▶ [Arahan Tugas]:
a - Tuliskan semua nama tempat yang disebut dalam teks tentang Cak Nun.
b - Dalam teks tentang Cak Nun, apa yang dijadikan patokan oleh penulis untuk memastikan bahwa ia tidak salah rumah?

▶ [Teks Dokumen]:
Untungnya, supir Bajaj saat itu paham daerah Kemayoran, saya cuma bilang: “Ke Jl. Kampung Irian, Pak”. Tidak ada kejelasan nomor rumah, tidak ada info cat rumahnya warna apa dari Gandhie. Saya cuma ingat, yang jadi patokan untuk memastikan bahwa saya tidak salah rumah adalah Mobil Nissan XTrail punya Mas Hendra KW yang dipakai Gandhie malam itu. Meskipun juga teplek. Lha wong saya nggak hapal plat nomornya. Alhamdulillah, benar. Dan memang ada Cak Nun di situ sedang ngobrol-ngobrol sama Mas Beben dan juga musisi KJK lainnya. Saya hanya duduk sebentar, lalu tidak seberapa lama kami bergerak menuju bandara karena Cak Nun harus terbang ke Jogja dengan flight pertama pagi itu.

Dan itu era “kere”-nya Gandhie. Kami hanya bisa mengantar Cak Nun ke Bandara, lalu Cak Nun langsung masuk ke ruang tunggu. Benar-benar kere, miskin. Nggak mampu ngajak Cak Nun ngopi di sebuah Cafe di Soetta. Mobil aja pinjem Mas Hendra, sudah pasti BBM dan E-Toll nya juga difasilitasi Mas Hendra. Dan yang punya juga tidak ikut dinas. Bobok nyenyak di kos-kosannya.

▶ [Data Hasil Ekstraksi]:
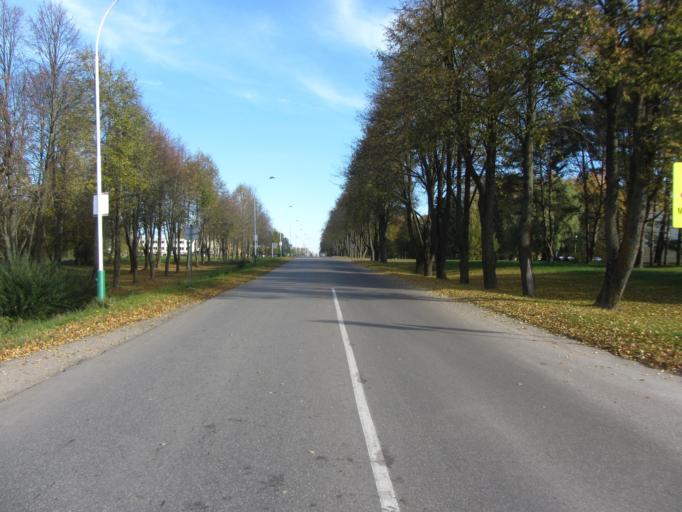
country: LT
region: Vilnius County
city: Elektrenai
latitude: 54.7808
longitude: 24.6529
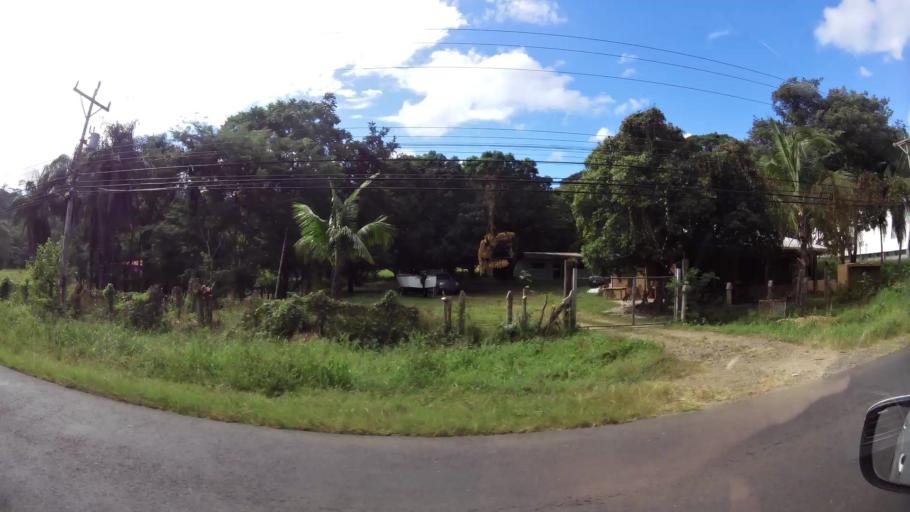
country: CR
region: Guanacaste
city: Santa Cruz
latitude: 10.3105
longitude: -85.8171
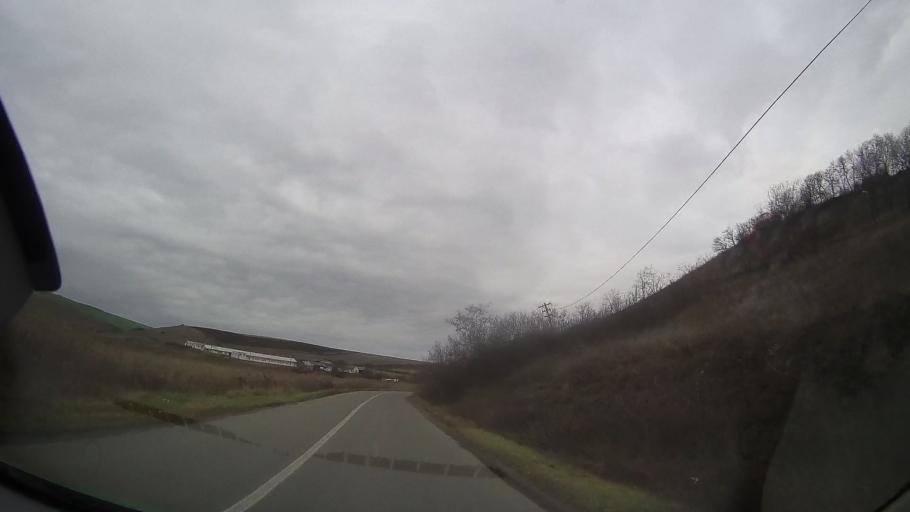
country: RO
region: Mures
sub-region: Comuna Faragau
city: Faragau
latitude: 46.7539
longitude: 24.5216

▶ [Jawaban per Tugas]:
a - Kemayoran, Jl. Kampung Irian, Jogja, Soetta

b - Patokannya adalah Mobil Nissan XTrail milik Mas Hendra KW yang dipakai Gandhie malam itu.